As it stands, a child can be taken from a loving parent she or he has known all her or his life in favour of a biological parent who has hardly even met the child. In Finland, same-sex couples can have their relationships acknowledged and thus have legal rights when it comes to things such as inheritance and property. In many countries, it is still possible for a partner of fifty years to be evicted from a shared home after the death of the loved one under whose name the property is. Imagine being left adrift after losing your spouse, your partner. Imagine knowing you have no way to protect your partner if something happens to you.
I have a friend with a beautiful baby girl whom both she and the other mother adore. They have fought for this baby, they have gone through fatiguing fertility treatments, they have rearranged their entire lives. They have done all this with the knowledge that should anything happen to the biological mother, my friend would have no rights to the baby. They have done it in hopes that change will come, that people will see families like theirs and stop being so cruel. They are very brave.

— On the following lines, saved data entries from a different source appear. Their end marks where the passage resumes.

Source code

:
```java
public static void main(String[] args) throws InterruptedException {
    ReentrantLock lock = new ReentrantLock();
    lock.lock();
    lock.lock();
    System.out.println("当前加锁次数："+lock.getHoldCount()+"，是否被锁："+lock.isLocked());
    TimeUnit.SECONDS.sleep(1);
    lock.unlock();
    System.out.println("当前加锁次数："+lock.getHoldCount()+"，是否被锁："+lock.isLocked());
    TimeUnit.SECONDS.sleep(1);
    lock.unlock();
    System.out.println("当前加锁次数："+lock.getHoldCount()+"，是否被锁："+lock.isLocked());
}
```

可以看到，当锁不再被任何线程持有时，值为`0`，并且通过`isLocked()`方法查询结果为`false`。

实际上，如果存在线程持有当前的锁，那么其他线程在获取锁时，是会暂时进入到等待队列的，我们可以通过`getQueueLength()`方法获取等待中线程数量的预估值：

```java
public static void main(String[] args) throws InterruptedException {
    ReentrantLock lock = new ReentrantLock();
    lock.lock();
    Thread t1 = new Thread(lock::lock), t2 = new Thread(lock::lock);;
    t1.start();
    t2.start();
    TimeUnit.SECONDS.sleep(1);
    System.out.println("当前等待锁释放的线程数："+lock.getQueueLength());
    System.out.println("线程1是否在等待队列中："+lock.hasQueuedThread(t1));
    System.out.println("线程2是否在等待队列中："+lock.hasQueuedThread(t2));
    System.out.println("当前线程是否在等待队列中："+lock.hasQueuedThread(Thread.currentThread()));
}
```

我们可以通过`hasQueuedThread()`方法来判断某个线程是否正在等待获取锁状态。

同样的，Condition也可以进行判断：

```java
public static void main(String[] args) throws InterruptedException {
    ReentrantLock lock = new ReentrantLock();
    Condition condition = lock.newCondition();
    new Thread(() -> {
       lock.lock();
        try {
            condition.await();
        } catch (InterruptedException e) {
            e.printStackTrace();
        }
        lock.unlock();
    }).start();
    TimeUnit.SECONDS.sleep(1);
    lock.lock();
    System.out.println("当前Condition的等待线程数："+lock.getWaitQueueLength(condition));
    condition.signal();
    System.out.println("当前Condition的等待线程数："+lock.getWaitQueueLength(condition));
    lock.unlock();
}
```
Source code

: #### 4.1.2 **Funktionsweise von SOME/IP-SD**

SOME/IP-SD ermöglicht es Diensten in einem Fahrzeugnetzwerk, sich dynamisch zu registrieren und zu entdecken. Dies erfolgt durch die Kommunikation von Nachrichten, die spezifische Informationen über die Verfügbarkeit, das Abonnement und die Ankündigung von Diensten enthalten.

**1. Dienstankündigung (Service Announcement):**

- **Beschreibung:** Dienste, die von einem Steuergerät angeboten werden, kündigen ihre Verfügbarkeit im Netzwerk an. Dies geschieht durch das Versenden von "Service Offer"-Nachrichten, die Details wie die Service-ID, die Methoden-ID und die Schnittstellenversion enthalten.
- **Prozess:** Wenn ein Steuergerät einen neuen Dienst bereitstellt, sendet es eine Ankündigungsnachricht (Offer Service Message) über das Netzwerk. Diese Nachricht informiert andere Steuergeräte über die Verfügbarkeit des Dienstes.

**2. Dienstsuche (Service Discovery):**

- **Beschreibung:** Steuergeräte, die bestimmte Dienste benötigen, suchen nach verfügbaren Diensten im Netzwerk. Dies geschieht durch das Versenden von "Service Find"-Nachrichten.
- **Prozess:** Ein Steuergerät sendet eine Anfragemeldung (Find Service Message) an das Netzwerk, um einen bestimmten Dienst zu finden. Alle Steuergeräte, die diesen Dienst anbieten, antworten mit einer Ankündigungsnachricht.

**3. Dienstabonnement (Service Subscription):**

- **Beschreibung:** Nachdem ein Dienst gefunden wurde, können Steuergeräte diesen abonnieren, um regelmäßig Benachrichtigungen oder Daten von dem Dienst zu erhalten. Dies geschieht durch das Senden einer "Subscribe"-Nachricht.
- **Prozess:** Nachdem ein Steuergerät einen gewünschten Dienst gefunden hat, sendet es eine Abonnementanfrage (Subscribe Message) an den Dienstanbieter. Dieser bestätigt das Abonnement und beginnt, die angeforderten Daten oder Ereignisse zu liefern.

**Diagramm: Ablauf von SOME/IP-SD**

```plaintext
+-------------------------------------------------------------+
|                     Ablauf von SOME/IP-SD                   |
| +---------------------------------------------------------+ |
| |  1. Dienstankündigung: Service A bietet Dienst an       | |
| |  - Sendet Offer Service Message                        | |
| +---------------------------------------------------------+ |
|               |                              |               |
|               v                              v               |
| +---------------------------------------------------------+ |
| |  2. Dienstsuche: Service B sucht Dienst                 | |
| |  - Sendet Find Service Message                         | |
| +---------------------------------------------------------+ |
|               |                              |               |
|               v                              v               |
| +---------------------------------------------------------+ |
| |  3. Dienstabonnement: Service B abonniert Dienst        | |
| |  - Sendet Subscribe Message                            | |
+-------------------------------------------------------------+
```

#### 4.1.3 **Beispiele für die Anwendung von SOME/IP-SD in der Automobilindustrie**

I don’t rally for the right to a church wedding. If Churches refuse to acknowledge same-sex relationships, that is their choice. In countries that supposedly separate state and Church, however, denying sexual minorities their legal rights based on certain intepretations of the Bible is unacceptable. There are no arguments for it, only excuses. The current legislation in most countries is blatantly discriminatory and tramples on basic rights of people, and we should all fight it however we can.